Ces « Vêpres de Noël » dans le goût de San Marco sont les troisièmes du genre après celles de Stevens (1979, Nonesuch) et Van Nevel (2003, Etcetera). La nouvelle version puise elle aussi dans la monumentale Selva morale de 1640-1641. Sauf que les antiennes grégoriennes précédant les psaumes sont ici remplacées par des Intonatione d'orgue de Giovanni Gabrieli. Elles permettent de goûter les sonorités somptueuses de l'instrument de Santa Catarina à Trévise, aux vingt-trois jeux très typés. Dans les pièces vocales, sa registration variée souligne les colorations savoureuses apportées par les seize instrumentistes (Eva Saladin et Claudio Rado aux violons, Frithjof Smith et Gebhard David aux cornets) et les vingt-quatre chanteurs. L'opulence sonore fédérée par l'orgue règne autant dans les vastes psaumes choraux concertants que dans les concerti sacri.
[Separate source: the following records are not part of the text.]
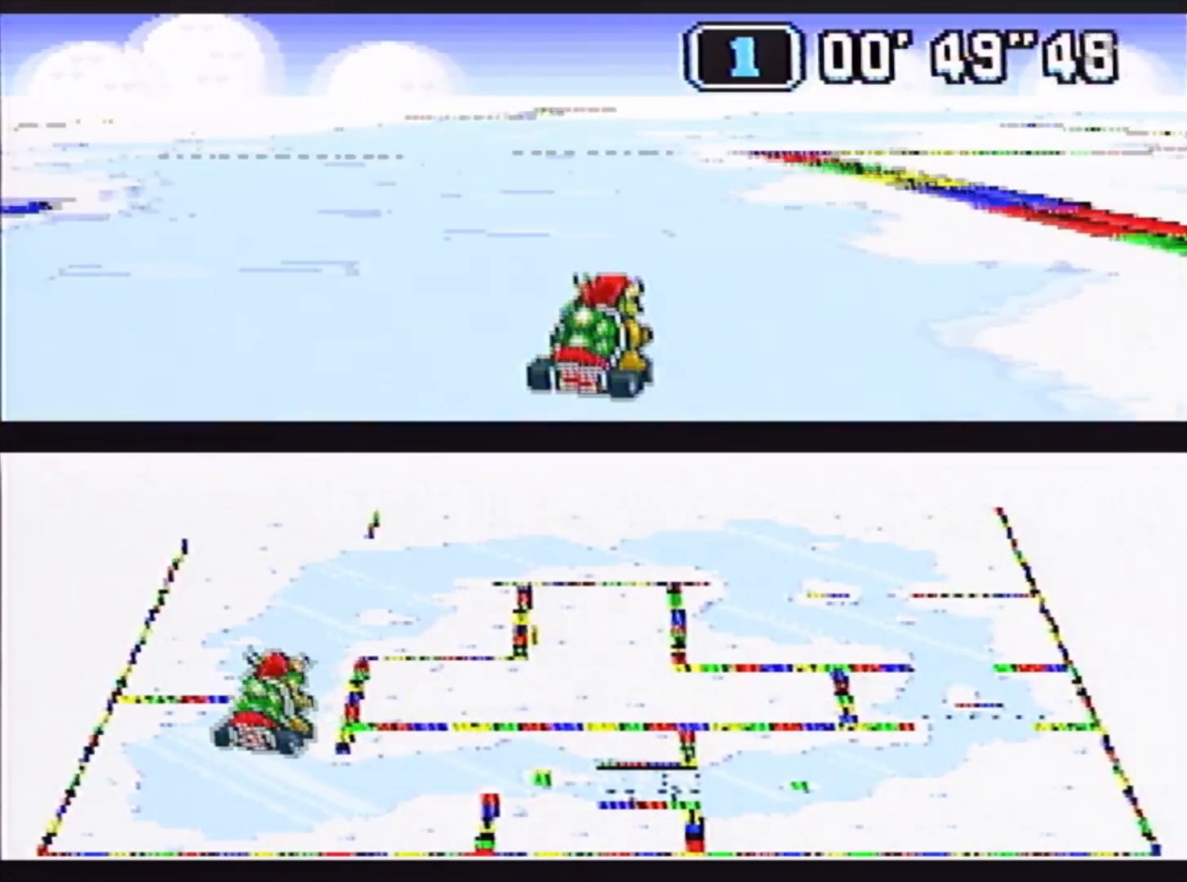
Gameplay with a controller (Nintendo layout); each line is a JSON object with the inputs held at the frame after it. "events" lists button and stick changes between this image and that frame as [ms after this image, input, new state], when the widget could be followed in between. Not read: L1 L3 R1 R3.
{"buttons": ["B", "DPAD_LEFT"], "events": [[300, "DPAD_LEFT", "down"], [300, "DPAD_UP", "down"], [467, "DPAD_UP", "up"]]}
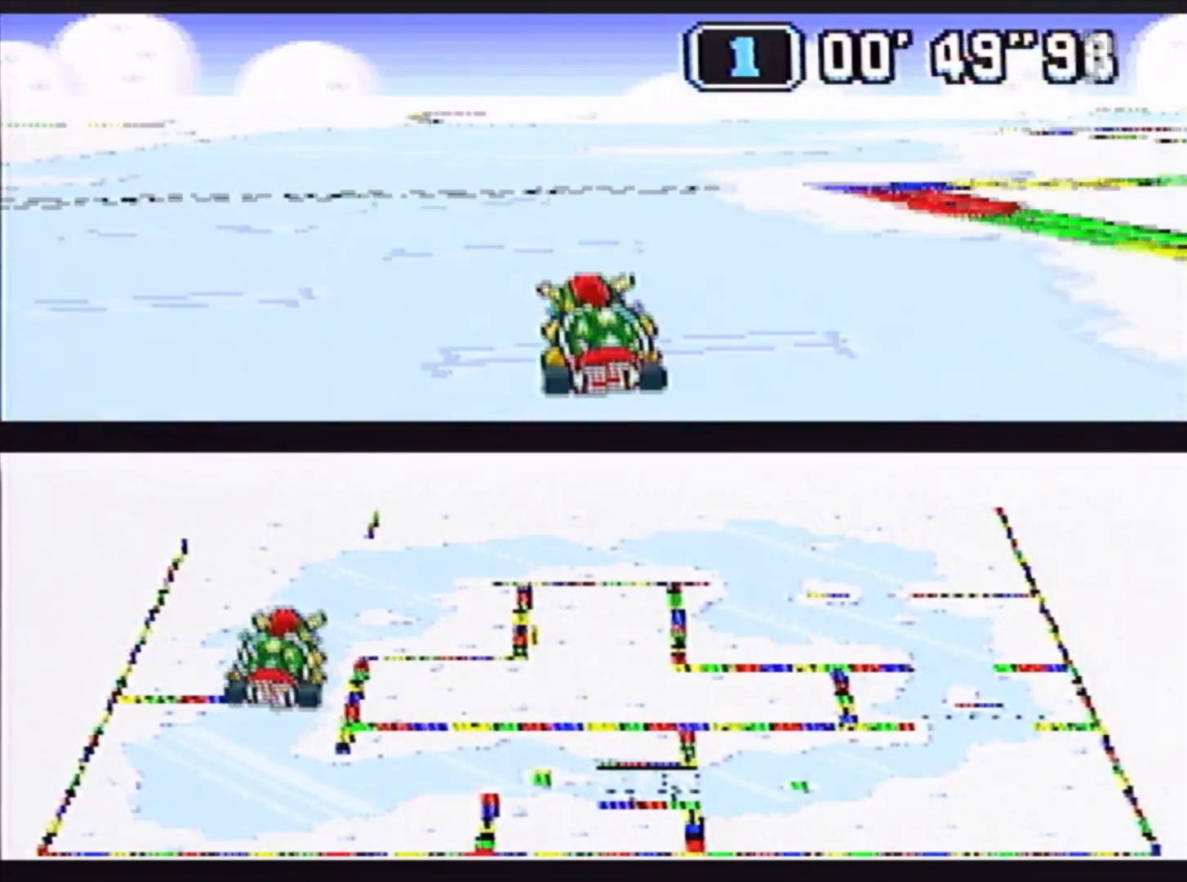
{"buttons": ["B"], "events": [[67, "DPAD_LEFT", "up"]]}
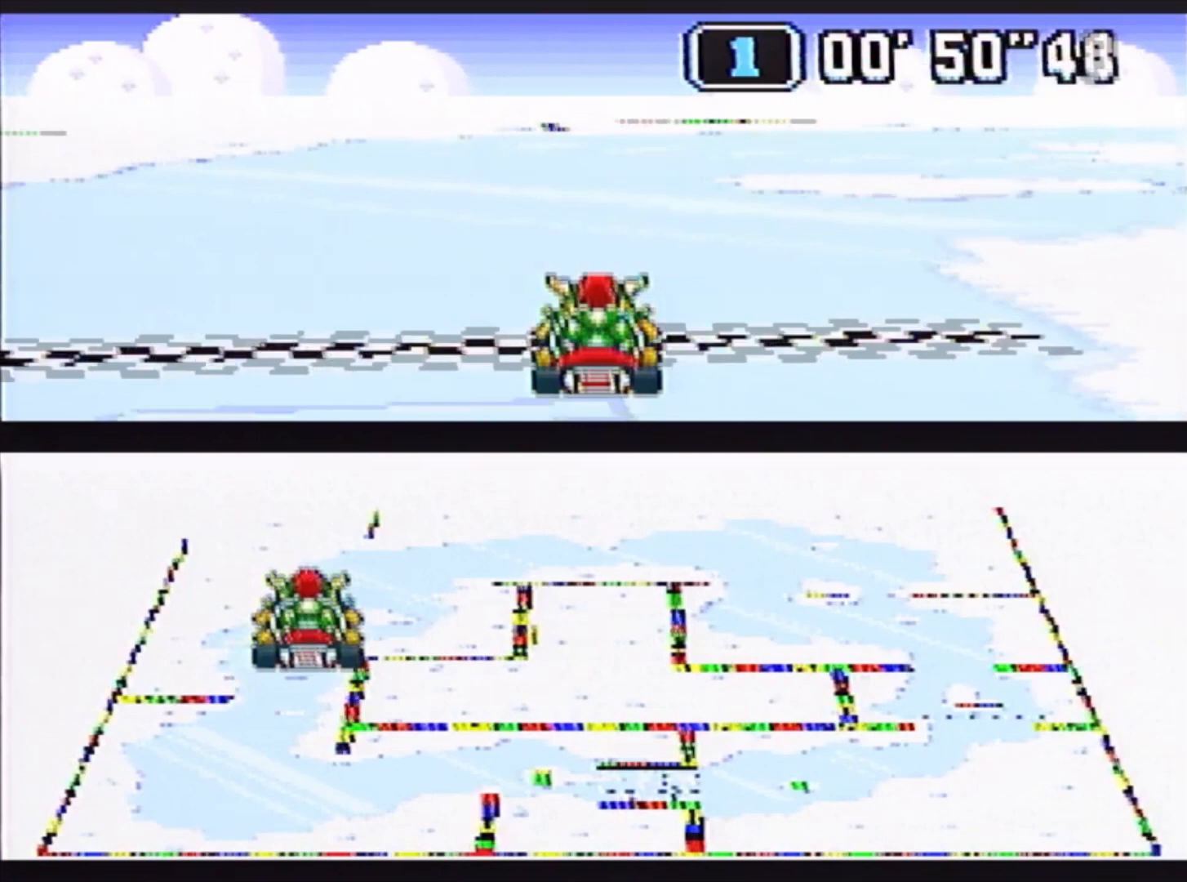
{"buttons": ["B"], "events": []}
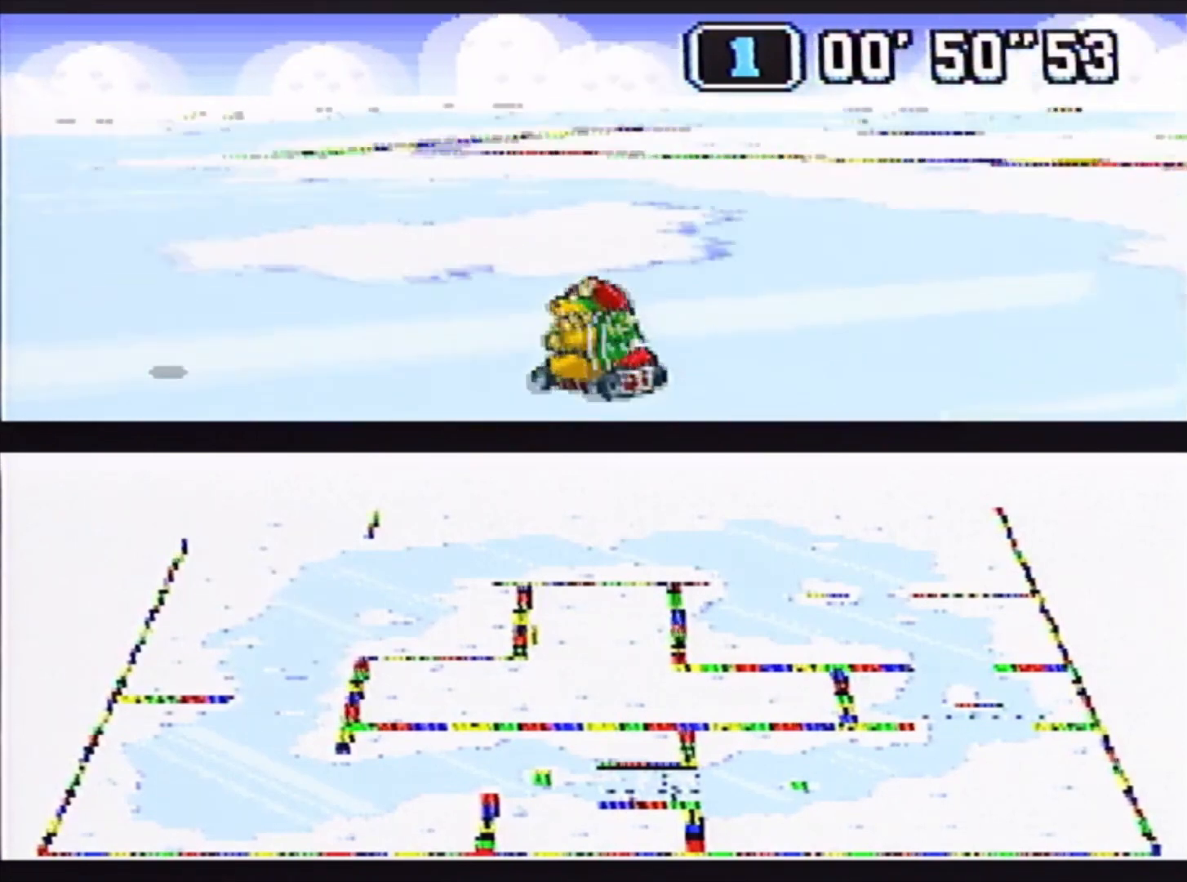
{"buttons": ["B"], "events": []}
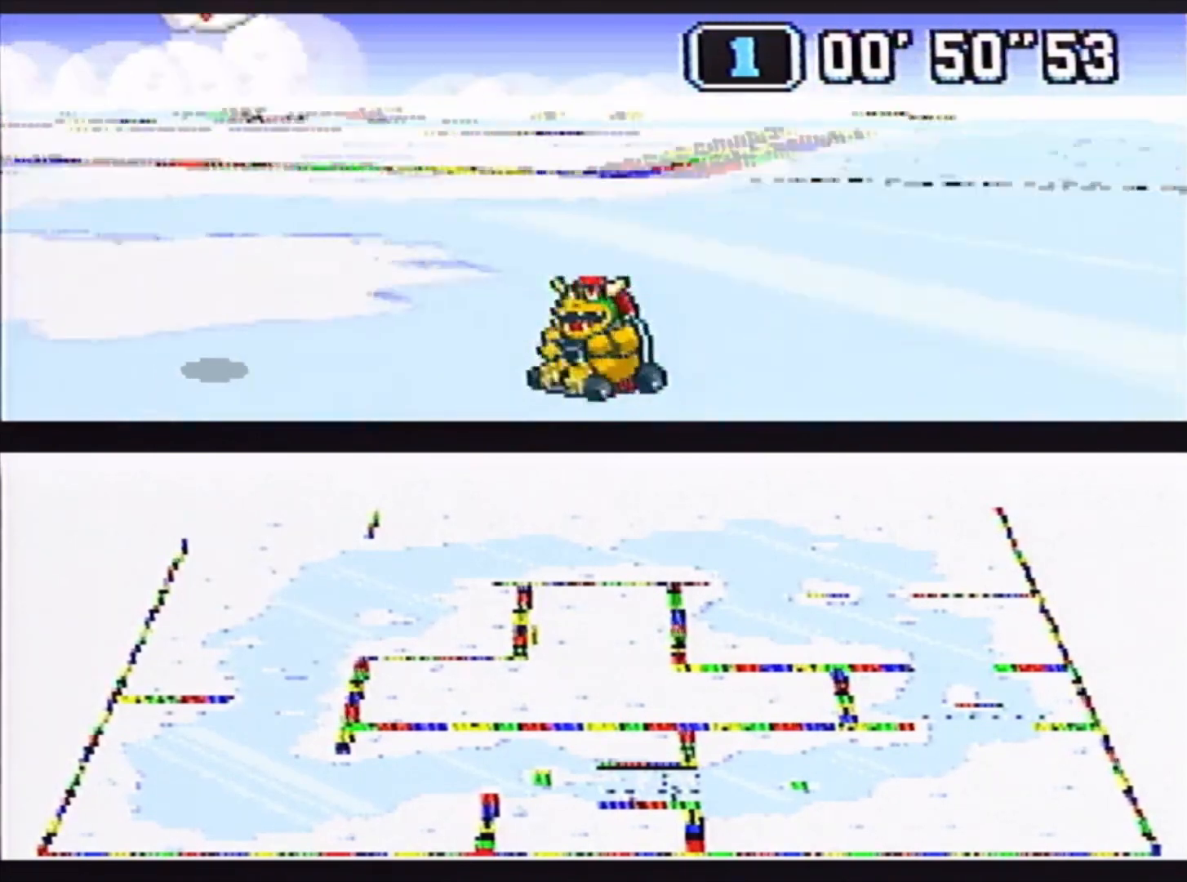
{"buttons": [], "events": [[100, "B", "up"]]}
Ceux-ci tiennent lieu de reprises d'antiennes (comme dans le Vespro de 1610), où s'illustrent Alice Borciani avec Francesca Cassinari (radieux Venite sitientes ) et Carlos Mena (suave Hodie Christus natus est ). Si le contre-ténor éblouit par la précision de son ornementation, les redoutables passaggi du Lau-date pueri secondo mettent les deux ténors à la peine.

 

Dans le célèbre Confitebor « alla francese », la soprano solo est opposée, non aux quatre parties de cordes ou aux quatre chanteurs habituels, mais à une masse chorale impressionnante, tandis que l'orgue s'adonne à de réjouissantes diminutions. L'effet de contraste est prodigieux ! Le Beatus vir primo est non moins somptueusement paré, avec quintette de soliste, imposante cappella et riche instrumentation (cornets, trombones et ensemble à cordes). Cette délicieuse parodie du balletto « Chiome d'oro » prend alors une dimension monumentale, tout comme le rutilant Magnificat primo de 1641 (dont le Fecit potentiam fait éclater les accents guerriers du stile concitato ) et l'imposant Cantate Domino a 6 conclusif. Une majesté sonore conforme à la mythique grandeur des offices de San Marco.